◆ EXERCISE GOAL ◆
Please copy out every line of the material below that contains the string "shape".

(Dataset records)
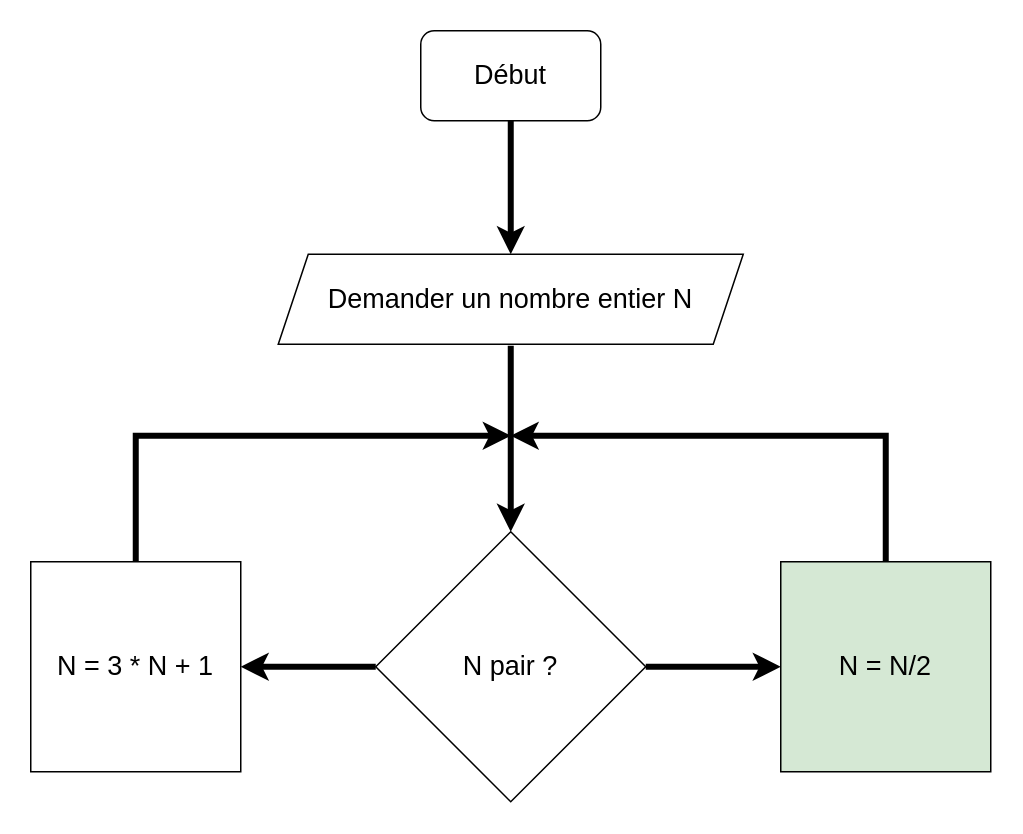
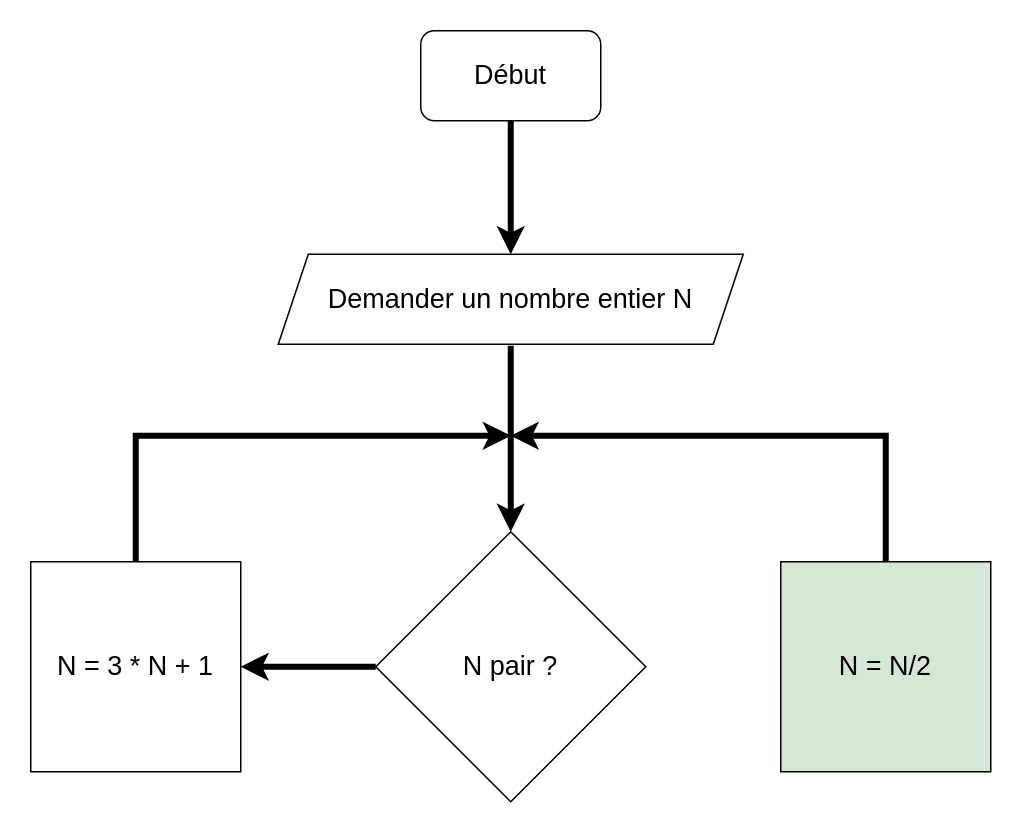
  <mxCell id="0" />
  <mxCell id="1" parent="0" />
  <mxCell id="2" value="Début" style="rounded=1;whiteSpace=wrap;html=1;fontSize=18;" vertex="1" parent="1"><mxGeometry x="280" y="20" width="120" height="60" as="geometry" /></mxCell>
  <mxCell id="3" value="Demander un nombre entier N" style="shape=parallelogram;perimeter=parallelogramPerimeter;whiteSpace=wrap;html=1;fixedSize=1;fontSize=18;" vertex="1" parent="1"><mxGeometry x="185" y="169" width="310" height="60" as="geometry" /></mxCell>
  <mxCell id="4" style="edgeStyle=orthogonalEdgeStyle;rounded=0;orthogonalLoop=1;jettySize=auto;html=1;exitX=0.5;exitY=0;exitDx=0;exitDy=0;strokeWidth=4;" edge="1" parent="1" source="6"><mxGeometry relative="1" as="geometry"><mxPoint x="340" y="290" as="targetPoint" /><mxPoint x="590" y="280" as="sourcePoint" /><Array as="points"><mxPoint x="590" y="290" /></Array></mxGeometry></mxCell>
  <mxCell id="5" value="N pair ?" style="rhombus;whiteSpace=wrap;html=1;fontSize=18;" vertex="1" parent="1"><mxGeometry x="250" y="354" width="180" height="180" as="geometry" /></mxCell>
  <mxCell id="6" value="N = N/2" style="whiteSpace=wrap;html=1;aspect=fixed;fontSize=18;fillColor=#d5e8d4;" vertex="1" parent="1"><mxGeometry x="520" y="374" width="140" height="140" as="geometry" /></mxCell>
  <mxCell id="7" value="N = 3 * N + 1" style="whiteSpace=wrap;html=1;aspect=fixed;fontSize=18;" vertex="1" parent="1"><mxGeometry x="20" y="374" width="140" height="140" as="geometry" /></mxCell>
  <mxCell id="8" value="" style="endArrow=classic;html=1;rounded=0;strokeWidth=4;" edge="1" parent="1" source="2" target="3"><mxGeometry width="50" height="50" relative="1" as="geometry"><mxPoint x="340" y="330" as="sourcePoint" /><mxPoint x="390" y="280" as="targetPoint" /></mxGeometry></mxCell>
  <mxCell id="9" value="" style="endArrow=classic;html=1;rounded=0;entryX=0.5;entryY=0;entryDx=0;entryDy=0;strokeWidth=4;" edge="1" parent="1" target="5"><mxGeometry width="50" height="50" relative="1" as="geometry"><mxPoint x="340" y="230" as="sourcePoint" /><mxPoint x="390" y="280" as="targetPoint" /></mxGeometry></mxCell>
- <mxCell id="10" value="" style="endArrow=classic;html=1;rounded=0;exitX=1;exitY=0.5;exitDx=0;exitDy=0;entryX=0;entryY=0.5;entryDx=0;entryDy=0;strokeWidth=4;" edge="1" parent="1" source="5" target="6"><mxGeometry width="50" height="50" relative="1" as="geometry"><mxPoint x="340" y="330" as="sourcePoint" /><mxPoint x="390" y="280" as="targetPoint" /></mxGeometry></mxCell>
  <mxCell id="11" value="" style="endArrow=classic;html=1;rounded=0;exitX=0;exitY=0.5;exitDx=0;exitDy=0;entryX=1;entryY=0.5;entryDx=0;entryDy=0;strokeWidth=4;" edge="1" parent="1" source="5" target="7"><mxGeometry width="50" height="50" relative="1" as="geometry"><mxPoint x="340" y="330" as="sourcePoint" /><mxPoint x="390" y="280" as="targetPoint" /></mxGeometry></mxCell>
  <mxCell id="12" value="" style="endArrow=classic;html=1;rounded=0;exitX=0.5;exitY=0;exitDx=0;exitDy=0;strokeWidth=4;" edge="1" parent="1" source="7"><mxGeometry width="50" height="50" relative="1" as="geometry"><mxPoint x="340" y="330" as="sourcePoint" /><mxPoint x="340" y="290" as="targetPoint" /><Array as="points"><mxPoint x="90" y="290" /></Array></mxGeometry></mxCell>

==

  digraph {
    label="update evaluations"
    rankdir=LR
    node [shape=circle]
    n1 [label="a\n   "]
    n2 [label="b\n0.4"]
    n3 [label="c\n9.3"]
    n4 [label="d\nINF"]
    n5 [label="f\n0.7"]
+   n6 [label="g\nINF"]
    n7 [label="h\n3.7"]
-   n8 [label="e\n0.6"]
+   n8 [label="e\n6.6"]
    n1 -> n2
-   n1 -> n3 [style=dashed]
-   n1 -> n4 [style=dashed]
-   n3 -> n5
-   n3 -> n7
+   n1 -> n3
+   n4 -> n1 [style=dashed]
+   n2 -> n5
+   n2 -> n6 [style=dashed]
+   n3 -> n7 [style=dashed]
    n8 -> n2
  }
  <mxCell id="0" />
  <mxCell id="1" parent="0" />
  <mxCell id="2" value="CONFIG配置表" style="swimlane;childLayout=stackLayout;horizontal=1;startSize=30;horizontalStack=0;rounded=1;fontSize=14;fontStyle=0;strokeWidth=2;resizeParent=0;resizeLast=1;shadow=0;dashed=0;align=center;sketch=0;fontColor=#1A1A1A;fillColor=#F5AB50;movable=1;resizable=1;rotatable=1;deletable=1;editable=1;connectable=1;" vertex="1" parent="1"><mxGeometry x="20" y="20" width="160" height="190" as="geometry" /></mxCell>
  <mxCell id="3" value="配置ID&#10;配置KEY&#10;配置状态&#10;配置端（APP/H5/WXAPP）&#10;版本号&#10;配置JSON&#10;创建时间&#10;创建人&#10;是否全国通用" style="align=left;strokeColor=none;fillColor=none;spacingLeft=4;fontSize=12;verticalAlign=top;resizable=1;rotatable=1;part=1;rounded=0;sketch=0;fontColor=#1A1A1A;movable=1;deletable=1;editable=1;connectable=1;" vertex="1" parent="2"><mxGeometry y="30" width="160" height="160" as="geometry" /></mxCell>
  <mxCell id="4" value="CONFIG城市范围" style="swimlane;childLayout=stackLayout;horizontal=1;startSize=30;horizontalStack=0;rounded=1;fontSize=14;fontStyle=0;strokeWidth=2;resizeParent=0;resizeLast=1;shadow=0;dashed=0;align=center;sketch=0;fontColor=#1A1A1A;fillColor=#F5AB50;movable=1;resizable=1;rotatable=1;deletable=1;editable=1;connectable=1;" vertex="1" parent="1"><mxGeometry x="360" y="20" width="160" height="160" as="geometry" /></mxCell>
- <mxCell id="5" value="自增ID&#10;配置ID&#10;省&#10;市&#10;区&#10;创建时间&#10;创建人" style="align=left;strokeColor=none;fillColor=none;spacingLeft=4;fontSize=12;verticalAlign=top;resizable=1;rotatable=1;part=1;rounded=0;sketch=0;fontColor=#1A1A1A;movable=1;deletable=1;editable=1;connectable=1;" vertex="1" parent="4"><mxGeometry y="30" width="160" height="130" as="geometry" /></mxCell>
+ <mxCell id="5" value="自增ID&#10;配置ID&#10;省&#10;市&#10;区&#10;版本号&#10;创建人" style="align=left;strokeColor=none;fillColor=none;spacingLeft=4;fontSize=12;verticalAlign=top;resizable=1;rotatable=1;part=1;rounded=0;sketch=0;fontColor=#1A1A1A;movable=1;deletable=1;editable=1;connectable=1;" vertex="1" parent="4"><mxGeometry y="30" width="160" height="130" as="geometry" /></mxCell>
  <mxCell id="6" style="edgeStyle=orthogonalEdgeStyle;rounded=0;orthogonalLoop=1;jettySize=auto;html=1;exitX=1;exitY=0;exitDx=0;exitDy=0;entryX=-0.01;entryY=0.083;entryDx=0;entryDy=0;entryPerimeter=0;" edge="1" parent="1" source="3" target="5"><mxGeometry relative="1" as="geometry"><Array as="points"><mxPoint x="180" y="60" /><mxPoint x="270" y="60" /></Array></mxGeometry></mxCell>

◆ ANSWER TO THIS EXERCISE ◆
  <mxCell id="3" value="Demander un nombre entier N" style="shape=parallelogram;perimeter=parallelogramPerimeter;whiteSpace=wrap;html=1;fixedSize=1;fontSize=18;" vertex="1" parent="1"><mxGeometry x="185" y="169" width="310" height="60" as="geometry" /></mxCell>
    node [shape=circle]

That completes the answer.